Questions for Discussion: How many days rest do you recommend your athletes? On average, how many days of school do your athletes lose due to a concussion?

Written by: Jane McDevitt, PhD
Reviewed by: Jeff Driban

Related Posts:

Thomas, D., Apps, J., Hoffmann, R., McCrea, M., & Hammeke, T. (2015). Benefits of Strict Rest After Acute Concussion: A Randomized Controlled Trial PEDIATRICS DOI: 10.1542/peds.2014-0966


Stacy Schurr, ATC said...

I thought this was an interesting article and was on the same page as far as your recommendations. I'm not sure there will ever truly be an "optimal" rest period because concussions and their effects are so individualized, especially in a sample of 11-22 year olds. So I wasn't too surprised that the longer complete rest period did not help with symptoms. I've only been certified for a short time, but in my experience, holding an athlete from any activity for a longer period of time only lengthened the total recovery period. The athletes may have more time during their complete rest to think about their symptoms, with anxiety building to return to their sport. I have seen disrupted sleep patterns and increased stress a couple athletes who took longer to return.
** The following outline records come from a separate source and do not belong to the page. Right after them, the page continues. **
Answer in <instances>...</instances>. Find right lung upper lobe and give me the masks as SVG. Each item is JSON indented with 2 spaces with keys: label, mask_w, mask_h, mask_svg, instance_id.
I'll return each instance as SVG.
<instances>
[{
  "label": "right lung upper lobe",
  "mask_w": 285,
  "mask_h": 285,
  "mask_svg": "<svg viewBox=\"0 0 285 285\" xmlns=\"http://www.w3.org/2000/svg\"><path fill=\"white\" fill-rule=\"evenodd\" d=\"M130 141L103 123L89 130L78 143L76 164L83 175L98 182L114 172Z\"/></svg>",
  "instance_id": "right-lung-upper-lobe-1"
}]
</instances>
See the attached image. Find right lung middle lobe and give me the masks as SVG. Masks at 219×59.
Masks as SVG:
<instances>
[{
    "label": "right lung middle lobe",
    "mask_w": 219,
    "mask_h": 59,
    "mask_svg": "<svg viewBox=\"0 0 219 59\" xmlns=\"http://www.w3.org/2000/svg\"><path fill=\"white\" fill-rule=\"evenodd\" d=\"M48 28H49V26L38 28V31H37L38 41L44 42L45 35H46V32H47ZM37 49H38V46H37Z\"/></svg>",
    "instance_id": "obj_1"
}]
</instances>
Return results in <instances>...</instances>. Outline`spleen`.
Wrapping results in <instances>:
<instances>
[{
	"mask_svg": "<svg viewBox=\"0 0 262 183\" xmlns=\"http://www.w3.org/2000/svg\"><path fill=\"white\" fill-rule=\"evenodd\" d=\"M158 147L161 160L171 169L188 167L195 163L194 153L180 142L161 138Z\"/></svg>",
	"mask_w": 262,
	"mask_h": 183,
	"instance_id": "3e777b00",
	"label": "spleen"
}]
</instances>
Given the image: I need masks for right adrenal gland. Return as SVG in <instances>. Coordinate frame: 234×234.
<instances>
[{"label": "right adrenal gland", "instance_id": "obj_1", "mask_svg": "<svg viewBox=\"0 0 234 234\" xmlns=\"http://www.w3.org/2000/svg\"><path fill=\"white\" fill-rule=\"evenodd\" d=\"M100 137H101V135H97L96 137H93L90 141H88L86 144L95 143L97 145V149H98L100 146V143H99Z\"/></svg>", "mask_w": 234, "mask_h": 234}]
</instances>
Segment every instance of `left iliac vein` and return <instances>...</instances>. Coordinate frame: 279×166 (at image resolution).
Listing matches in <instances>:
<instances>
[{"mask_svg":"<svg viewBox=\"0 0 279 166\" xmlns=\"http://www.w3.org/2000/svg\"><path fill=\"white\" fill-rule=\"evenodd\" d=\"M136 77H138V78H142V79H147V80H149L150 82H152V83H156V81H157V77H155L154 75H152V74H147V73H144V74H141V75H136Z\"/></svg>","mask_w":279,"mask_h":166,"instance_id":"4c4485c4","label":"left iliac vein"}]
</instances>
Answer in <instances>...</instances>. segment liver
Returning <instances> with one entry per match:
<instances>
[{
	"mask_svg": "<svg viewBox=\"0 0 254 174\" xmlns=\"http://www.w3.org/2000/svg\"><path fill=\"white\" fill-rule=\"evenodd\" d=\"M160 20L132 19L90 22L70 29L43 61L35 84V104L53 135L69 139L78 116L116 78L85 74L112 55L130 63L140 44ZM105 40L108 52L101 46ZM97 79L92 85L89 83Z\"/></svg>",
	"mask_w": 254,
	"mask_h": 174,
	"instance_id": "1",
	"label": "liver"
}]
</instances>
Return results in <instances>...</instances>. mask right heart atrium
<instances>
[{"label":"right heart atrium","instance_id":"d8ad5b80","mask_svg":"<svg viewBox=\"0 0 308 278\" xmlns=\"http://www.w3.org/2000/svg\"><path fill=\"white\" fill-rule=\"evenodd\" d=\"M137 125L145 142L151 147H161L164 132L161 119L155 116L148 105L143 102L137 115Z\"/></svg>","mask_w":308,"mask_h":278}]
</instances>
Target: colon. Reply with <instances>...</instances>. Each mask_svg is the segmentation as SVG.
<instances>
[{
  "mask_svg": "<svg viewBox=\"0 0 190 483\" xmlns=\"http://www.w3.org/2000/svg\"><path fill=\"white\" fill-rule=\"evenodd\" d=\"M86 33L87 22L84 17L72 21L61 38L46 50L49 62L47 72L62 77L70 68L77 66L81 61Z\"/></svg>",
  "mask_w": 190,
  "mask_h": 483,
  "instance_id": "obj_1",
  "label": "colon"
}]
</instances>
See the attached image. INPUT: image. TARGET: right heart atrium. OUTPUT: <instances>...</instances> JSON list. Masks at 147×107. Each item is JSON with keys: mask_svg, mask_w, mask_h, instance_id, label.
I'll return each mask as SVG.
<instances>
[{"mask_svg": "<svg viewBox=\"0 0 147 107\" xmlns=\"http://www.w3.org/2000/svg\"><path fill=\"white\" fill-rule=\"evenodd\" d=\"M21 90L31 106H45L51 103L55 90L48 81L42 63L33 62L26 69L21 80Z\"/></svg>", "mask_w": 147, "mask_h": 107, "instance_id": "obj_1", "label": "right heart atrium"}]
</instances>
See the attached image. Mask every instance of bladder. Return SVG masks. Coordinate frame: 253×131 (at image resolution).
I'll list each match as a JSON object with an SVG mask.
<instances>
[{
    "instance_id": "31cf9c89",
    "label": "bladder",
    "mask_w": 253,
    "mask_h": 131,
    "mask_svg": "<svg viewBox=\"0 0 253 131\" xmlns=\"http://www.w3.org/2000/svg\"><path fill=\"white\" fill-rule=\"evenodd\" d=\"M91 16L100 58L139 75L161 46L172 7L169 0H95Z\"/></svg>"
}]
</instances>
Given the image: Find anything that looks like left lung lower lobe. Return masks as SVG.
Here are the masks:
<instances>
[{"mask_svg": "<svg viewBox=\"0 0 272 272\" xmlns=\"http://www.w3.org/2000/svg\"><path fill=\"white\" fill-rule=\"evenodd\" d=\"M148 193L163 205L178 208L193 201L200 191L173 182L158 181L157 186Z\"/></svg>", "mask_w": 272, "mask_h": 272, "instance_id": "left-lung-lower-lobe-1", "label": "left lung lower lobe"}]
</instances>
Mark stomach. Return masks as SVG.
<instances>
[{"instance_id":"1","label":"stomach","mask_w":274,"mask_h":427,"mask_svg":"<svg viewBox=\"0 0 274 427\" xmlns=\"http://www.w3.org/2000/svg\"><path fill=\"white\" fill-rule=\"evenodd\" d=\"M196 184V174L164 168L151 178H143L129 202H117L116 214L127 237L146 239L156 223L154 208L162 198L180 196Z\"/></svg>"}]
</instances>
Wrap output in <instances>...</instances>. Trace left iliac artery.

I think it just has to be more of a day to day, check with the athlete to determine when to increase activity rather than recommend a specific amount of rest.

Jane McDevitt said...


I agree, I am not sure there will ever be an "optimal" rest time since a concussion is such a multifaceted injury. I think you made some very interesting points about anxiety with a concussion injury. I can imagine that some athletes would start to be fearful about their brain health if they are not recovering in the "normal" time frame, which could affect their sleep and emotional stability. Maybe more research needs to be done on the best coping strategies that we as athletic trainers can provide to our athletes as they are recovering from a concussion.